Wir werden in                      Playa Blanca unser Hotel beziehen,das ist etwa 10KM von Puerto del Carmen entfernt......dort fahren mehrere Boote raus.....allerdings sind die Homepages  von den Anbietern  sehr lasch & nicht gerade informativ #c.

Cheers MightyEagle


----------



## Volker2809 (14. Februar 2007)

*AW: BIG Game Lanzarote pers. Erfahrungen!!*

Unser Hotel war in Costa Tequise. Das Boot lag in Puerto del Carmen. Es gibt noch weitere Boote fürs Little-Big-Game, aber unser Boot wurde mir empfohlen. Den Namen von dem Boot siehst Du in meinem Bericht (er fällt mir gerade nicht ein). Der Käptn machte auch einen motivierten Eindruck, was auch nicht immer auf den Booten der Fall ist.

Datenauszug:

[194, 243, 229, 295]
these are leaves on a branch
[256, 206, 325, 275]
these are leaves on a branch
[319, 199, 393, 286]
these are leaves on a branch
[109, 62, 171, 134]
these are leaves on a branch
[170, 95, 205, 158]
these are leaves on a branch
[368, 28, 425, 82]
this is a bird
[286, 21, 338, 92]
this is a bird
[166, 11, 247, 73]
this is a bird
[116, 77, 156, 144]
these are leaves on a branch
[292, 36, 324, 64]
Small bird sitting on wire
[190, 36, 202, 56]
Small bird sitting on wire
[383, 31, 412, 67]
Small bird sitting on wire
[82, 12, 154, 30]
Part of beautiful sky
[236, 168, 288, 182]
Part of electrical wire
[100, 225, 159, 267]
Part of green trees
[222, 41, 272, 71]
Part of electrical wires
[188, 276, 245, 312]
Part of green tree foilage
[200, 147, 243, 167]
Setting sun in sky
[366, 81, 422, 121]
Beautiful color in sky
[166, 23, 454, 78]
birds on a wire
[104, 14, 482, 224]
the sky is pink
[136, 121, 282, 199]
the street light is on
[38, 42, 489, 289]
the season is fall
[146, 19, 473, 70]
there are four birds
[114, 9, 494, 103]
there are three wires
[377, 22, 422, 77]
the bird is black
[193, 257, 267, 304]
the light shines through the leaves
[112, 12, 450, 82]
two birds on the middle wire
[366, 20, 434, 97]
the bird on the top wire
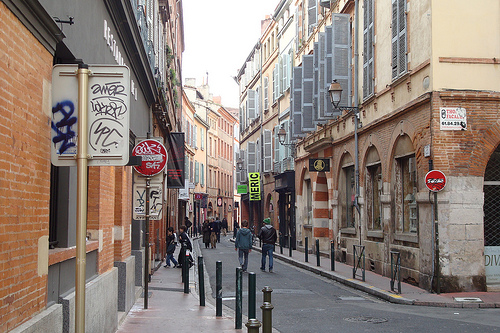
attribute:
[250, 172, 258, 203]
writing — black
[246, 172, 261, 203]
sign — yellow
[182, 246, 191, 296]
post — black, metal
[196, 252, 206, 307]
pole — green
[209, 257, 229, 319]
post — green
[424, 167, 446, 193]
caution sign — round, red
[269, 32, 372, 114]
windows — open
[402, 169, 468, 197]
sign — round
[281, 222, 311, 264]
post — green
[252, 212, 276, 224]
hat — green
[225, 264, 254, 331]
post — green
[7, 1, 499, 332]
buildings — brick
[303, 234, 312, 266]
post — green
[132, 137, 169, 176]
sign — round, red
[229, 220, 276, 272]
men — standing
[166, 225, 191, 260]
people — standing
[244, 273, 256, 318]
post — green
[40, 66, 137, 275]
windows — arched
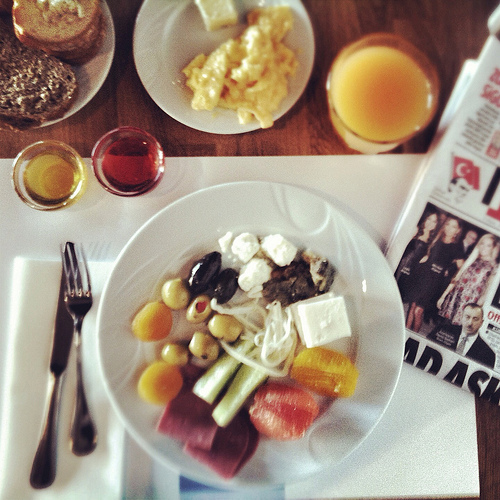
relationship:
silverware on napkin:
[21, 236, 118, 492] [3, 253, 136, 498]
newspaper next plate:
[367, 30, 497, 410] [59, 169, 424, 496]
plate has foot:
[83, 178, 420, 498] [123, 225, 369, 485]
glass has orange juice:
[316, 22, 446, 157] [324, 32, 437, 154]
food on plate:
[131, 232, 353, 475] [83, 178, 420, 498]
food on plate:
[131, 232, 353, 475] [59, 169, 424, 496]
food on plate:
[131, 232, 353, 475] [97, 182, 485, 494]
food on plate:
[131, 232, 353, 475] [75, 178, 439, 479]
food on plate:
[223, 268, 342, 355] [127, 225, 368, 480]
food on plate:
[223, 268, 342, 355] [72, 183, 407, 458]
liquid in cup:
[17, 153, 83, 205] [5, 134, 92, 214]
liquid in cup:
[103, 142, 153, 184] [90, 125, 167, 195]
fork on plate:
[59, 243, 97, 457] [83, 178, 420, 498]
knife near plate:
[29, 243, 79, 491] [104, 179, 411, 490]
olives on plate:
[165, 252, 245, 344] [97, 193, 398, 490]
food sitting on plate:
[182, 0, 302, 130] [126, 30, 359, 134]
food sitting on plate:
[131, 232, 353, 475] [83, 178, 420, 498]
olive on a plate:
[162, 279, 189, 310] [83, 178, 420, 498]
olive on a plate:
[187, 290, 210, 323] [83, 178, 420, 498]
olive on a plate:
[209, 312, 241, 342] [83, 178, 420, 498]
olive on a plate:
[184, 330, 219, 360] [83, 178, 420, 498]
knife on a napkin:
[29, 243, 79, 491] [1, 256, 115, 498]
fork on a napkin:
[58, 243, 96, 455] [1, 256, 115, 498]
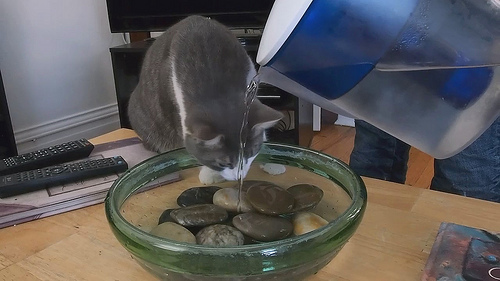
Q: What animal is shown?
A: A cat.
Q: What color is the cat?
A: Grey and white.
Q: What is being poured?
A: Water.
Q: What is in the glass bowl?
A: Rocks.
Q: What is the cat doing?
A: Drinking.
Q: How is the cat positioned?
A: Leaning.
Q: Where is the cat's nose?
A: The bowl.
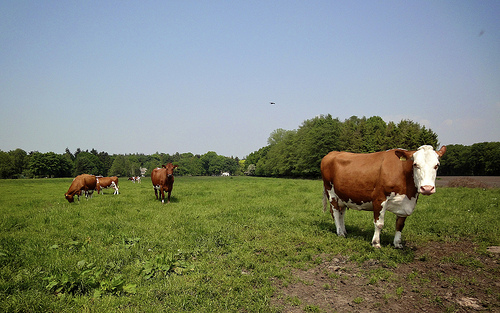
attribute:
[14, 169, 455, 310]
grass — green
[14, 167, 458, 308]
field — grass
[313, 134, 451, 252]
cow — walking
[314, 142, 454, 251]
cow — brown and white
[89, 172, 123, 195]
cow — brown and white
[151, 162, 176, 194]
cow — brown and white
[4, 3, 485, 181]
sky — blue 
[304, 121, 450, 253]
cow — white, brown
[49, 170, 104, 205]
cow — brown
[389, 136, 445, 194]
head — cow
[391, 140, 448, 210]
head — cow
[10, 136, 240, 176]
trees — green leaves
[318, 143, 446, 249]
cow — brown, white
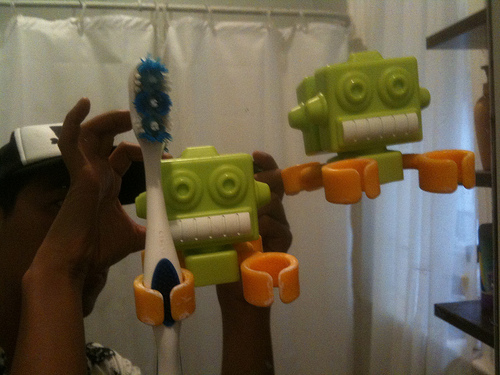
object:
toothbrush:
[127, 59, 182, 375]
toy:
[131, 146, 298, 327]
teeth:
[341, 113, 418, 144]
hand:
[321, 157, 380, 204]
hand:
[417, 149, 477, 192]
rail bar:
[0, 0, 348, 20]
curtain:
[2, 14, 350, 375]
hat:
[0, 123, 147, 206]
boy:
[0, 98, 293, 375]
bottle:
[473, 85, 488, 170]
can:
[478, 221, 495, 296]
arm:
[215, 286, 274, 375]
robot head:
[135, 144, 268, 250]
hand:
[240, 252, 300, 307]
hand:
[11, 97, 172, 375]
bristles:
[132, 55, 176, 145]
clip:
[132, 268, 195, 325]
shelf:
[425, 0, 500, 372]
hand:
[214, 150, 291, 375]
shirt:
[83, 339, 139, 375]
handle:
[143, 208, 185, 375]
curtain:
[348, 0, 496, 373]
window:
[376, 47, 478, 359]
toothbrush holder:
[279, 49, 474, 204]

Arbeitsauftrag A:
Beantworte anhand des Forumsauszugs über Big Game auf Lanzarote:
(i) Wie weit ist Playa Blanca laut dem ersten Beitrag ungefähr von Puerto del Carmen entfernt?
(ii) In welchem Ort lag das Hotel von Volker2809?
(iii) In welchem Ort lag das Boot, mit dem Volker2809 hinausfuhr?
Arbeitsauftrag B:
Entnimm dem Forumsauszug über Big Game auf Lanzarote wortgetreu den Abschnitt, der mit „Unser Hotel war“ beginnt und bis einschließlich „der Fall ist.“ reicht.
Arbeitsauftrag C:
Schreib den Forumsauszug über Big Game auf Lanzarote im Anschluss an seinen letzten Satz weiter.
Die Datensätze werden hier nicht gebraucht.

Lösung A:
(i) Etwa 10 km.
(ii) In Costa Tequise.
(iii) In Puerto del Carmen.

Lösung B:
Unser Hotel war in Costa Tequise. Das Boot lag in Puerto del Carmen. Es gibt noch weitere Boote fürs Little-Big-Game, aber unser Boot wurde mir empfohlen. Den Namen von dem Boot siehst Du in meinem Bericht (er fällt mir gerade nicht ein). Der Käptn machte auch einen motivierten Eindruck, was auch nicht immer auf den Booten der Fall ist.

Lösung C:
Mein Tip: Nimm Dir eine leichte Pilkrute (20 lbs) und entsprechend kleine/mittlere Multi mit fürs Grundangeln vom Boot. Wir mussten mit den 50 lbs Ruten/Rollen-Kombinationen auf Grund fischen. Ist so ähnlich wie mit Panzern auf Kaninchen jagen! :q


----------



## mightyeagle69 (14. Februar 2007)

*AW: BIG Game Lanzarote pers. Erfahrungen!!*



Volker2809 schrieb:


> Unser Hotel war in Costa Tequise. Das Boot lag in Puerto del Carmen. Es gibt noch weitere Boote fürs Little-Big-Game, aber unser Boot wurde mir empfohlen. Den Namen von dem Boot siehst Du in meinem Bericht (er fällt mir gerade nicht ein). Der Käptn machte auch einen motivierten Eindruck, was auch nicht immer auf den Booten der Fall ist.
> Mein Tip: Nimm Dir eine leichte Pilkrute (20 lbs) und entsprechend kleine/mittlere Multi mit fürs Grundangeln vom Boot. Wir mussten mit den 50 lbs Ruten/Rollen-Kombinationen auf Grund fischen. Ist so ähnlich wie mit Panzern auf Kaninchen jagen! :q



Oki Doki...Thx nochmals
Sag mal wie ist das eigentlich mit Gepäck (Ruten Futteral) im Flieger muss man da was extra bezahlen #c#c#c.Wir fliegen mit der Condor

gruss MightyEagle


----------



## Volker2809 (14. Februar 2007)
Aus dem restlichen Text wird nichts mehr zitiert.